Un Adiós que Germina
Fuimos la chispa que incendió la luna,
el temblor que se cuela entre los huesos,
una conexión tan gloriosa y certera
que el universo se detuvo a mirarnos.
En tus ojos, el tiempo aprendió a rendirse,
y en mi voz, el eco encontró su hogar.
Éramos química, física y destino,
éramos el verso que nadie se atrevió a escribir.
Pero el pasado—ese terco inquilino—
había cavado trincheras en tu alma.
Traumas que silban en la noche vacía,
cadenas que nunca dejaron de doler.
Quise ser la llave que rompiera tus cerrojos,
el abrazo que barriese tus sombras.
Pero algunas heridas no entienden de amores,
se atrincheran, se enraízan, se aferran al miedo.
No fue falta de amor,
ni de intentos, ni de días compartidos.
Fue la carga de un ayer que no soltaste,
un espectro que siempre durmió entre nosotros.
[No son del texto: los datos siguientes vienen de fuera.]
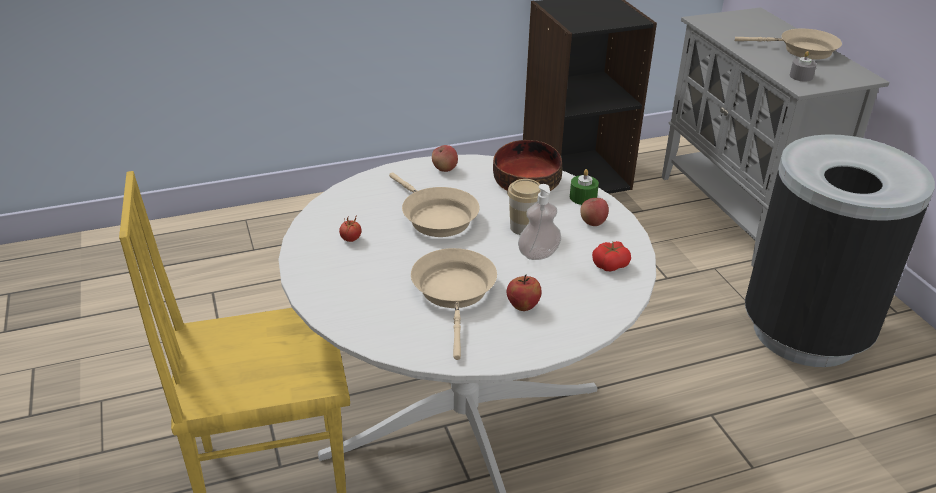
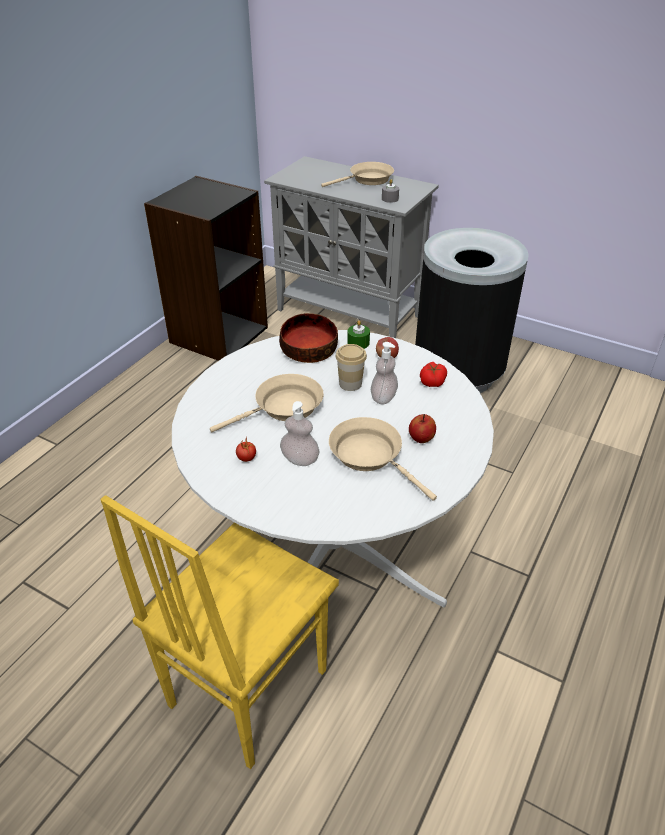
camera: 40 degrees left, 5 degrees up
(391, 263) = (300, 459): none -> soap dispenser
(435, 217) = (284, 408): beige frying pan -> beige frying pan turned 45 degrees counterclockwise
(444, 169) = (240, 367): apple -> none

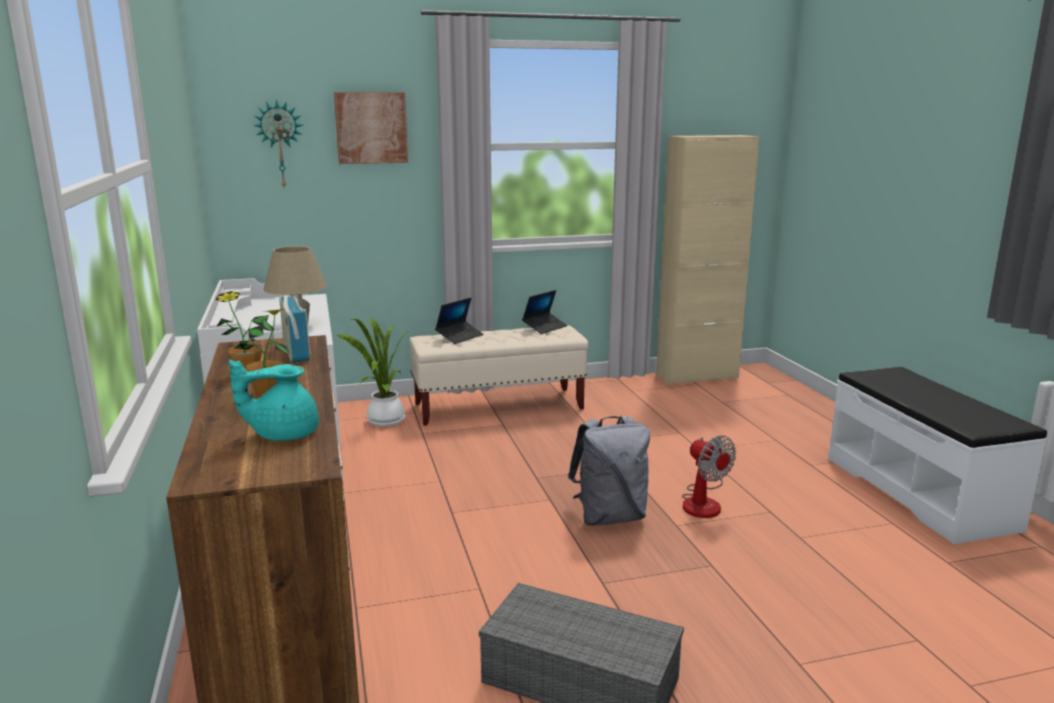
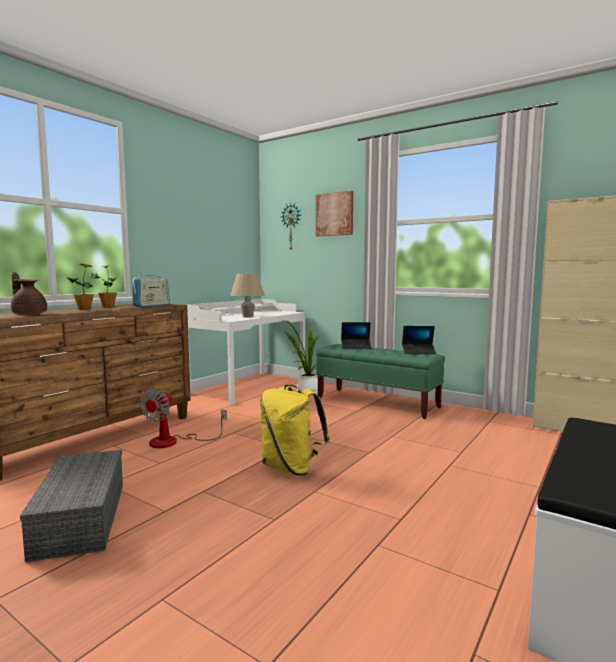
camera: 50 degrees right, 10 degrees down
(283, 434) = (29, 314): turquoise teapot -> brown teapot
(499, 407) = (377, 403): beige bench -> green bench
(609, 517) = (291, 468): grey backpack -> yellow backpack
(703, 501) = (368, 490): fan -> fan (174, 441)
Y así, gloriosos y rotos, nos despedimos.
De manera abrupta, sin despedida,
con la esperanza temblorosa
de nunca volvernos a encontrar.
Pero qué bonito fue lo nuestro.
Las tardes en la playa, la sal en la piel,
las risas en la montaña donde el eco te nombraba.
Tu familia que me hizo suya,
tus amigas que me enseñaron a quererte más,
y tus compañeros, esos cómplices de tus días,
con quienes compartimos alguna vez el rumor de la vida.
Fue increíble todo, incluso el final.
Porque aunque el amor no bastó para unirnos,
nos dejó un álbum de momentos perfectos.
Gracias por cada uno de ellos,
aunque ahora se deshagan en el aire,
como cenizas de un fuego que quiso arder para siempre.